Minister of Public Health
- In office 9 September 1948 – 23 October 1959
- Premier: Kim Il Sung
- Preceded by: Post established
- Succeeded by: Choe Chang-sok

Personal details
- Born: December 9, 1903 Cheonan, Chūseinan-dō (South Chungcheong Province), Korea, Empire of Japan
- Died: February 18, 1972 (aged 68)
- Party: Workers' Party of Korea
- Education: Kyunggi High School
- Alma mater: Keijō Imperial University

= Yi Pyong-nam =

North Korean politician (1903–1977)

Yi Pyong-nam (리병남／李炳南; December 9, 1903 – February 18, 1977) was a pediatrician during the Japanese colonial rule of Korea and later a politician and medical scientist in the Democratic People's Republic of Korea. He served as a delegate in the Supreme People's Assembly, North Korea's unicameral parliament and also as Minister of Public Health, in the Cabinet of North Korea as well as the Chairman of the Central Committee of the Korean Red Cross.

==Biography==
Born in Cheonan, South Chungcheong Province in 1903. During the Japanese colonial rule, after graduating from Kyunggi High School, he graduated from the Faculty of Medicine at Keijō Imperial University, and was a professor there.

After liberation of Korea in 1945, he participated in the founding of the Korean Pediatric Science Society in September. In October of that year, with the recommendation of Myung Joo-wan, he became a professor of pediatrics at Seoul National University College of Medicine which lacked professors. He served as vice-chairman of the Seoul Metropolitan Medical Association, and chairman of the Health Policy Committee of the Namjosun Health Federation, but was arrested twice for joining a leftist group. From January 1946, when the movement against trusteeship became a social controversy, university professors decided not to intervene in political affairs, led by Yoon Il-sun at the time, but Lee Byung-nam became a civilian health expert on the left wing.
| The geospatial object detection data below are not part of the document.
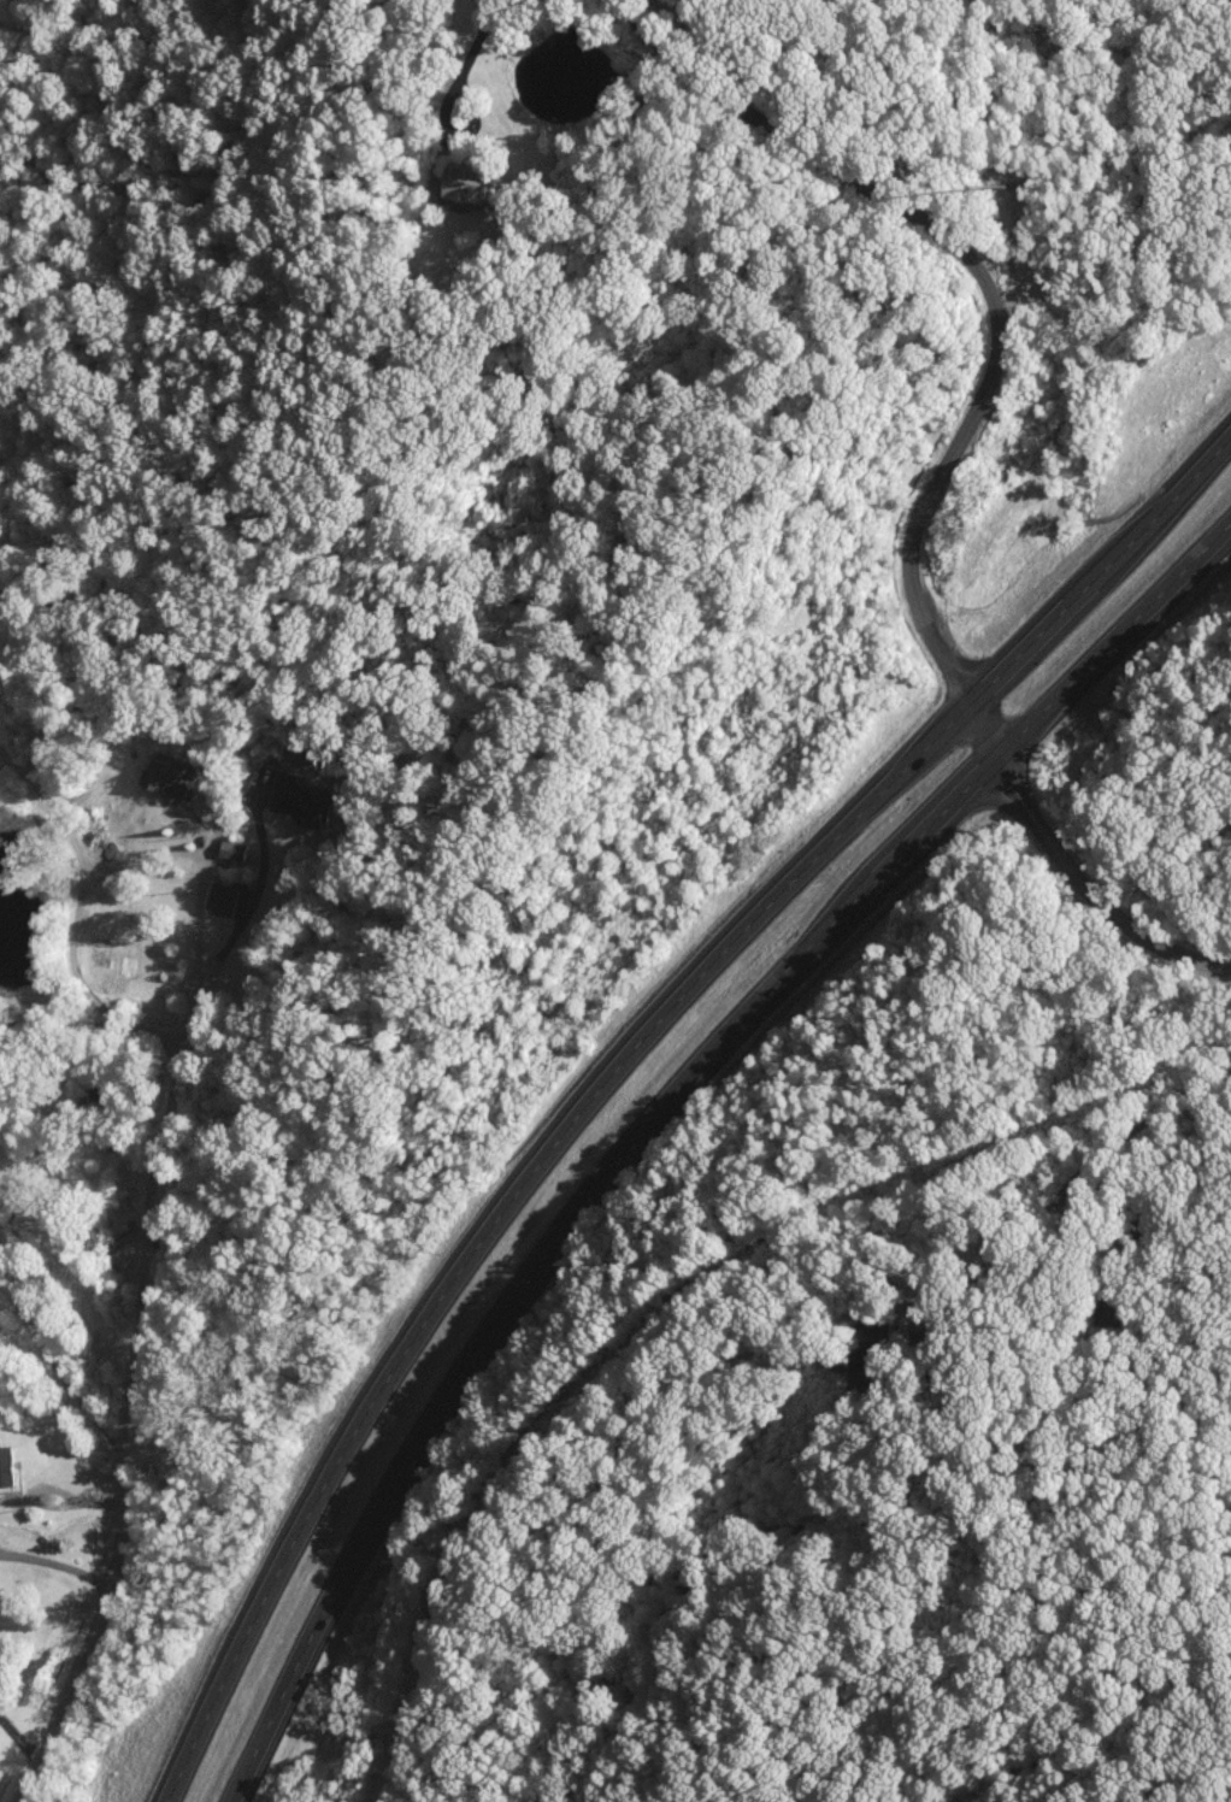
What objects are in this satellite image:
road: (475, 42)
road: (457, 134)
building: (475, 182)
road: (942, 461)
road: (3, 765)
building: (166, 776)
building: (299, 798)
building: (233, 849)
road: (251, 881)
road: (203, 883)
building: (223, 899)
road: (65, 979)
road: (613, 1055)
road: (653, 1105)
road: (1029, 1221)
road: (1093, 1237)
road: (136, 1241)
building: (865, 1340)
road: (49, 1353)
building: (7, 1465)
road: (54, 1568)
While serving as a professor of Pediatrics at Seoul National University College of Medicine, he was dismissed for participating in the leftist struggle in 1947, and was reopened in Jongno. In 1948, they supported the North-South negotiations, and in April of that year, they visited Pyongyang to participate in the North-South negotiations, and then settled without encountering them.

In August of that year, he was elected as deputy to the Supreme People's Assembly, and on September 9, after the Democratic People's Republic of Korea was formally established, he was appointed as its first Minister of Public Health in the Cabinet of North Korea led by Premier Kim Il Sung. He temporarily retired in December of that year, and then became a Health Minister again in September 1949. In 1955, he became the Health Minister of North Korea again and was appointed chairman of the Central Committee of the Korean Red Cross that year. On September 20, 1957, he was appointed again to the Minister of Health, and once again on July 6, 1959. In 1960, he became Vice-Chairman of the Medical Science Academy of North Korea and served until his death.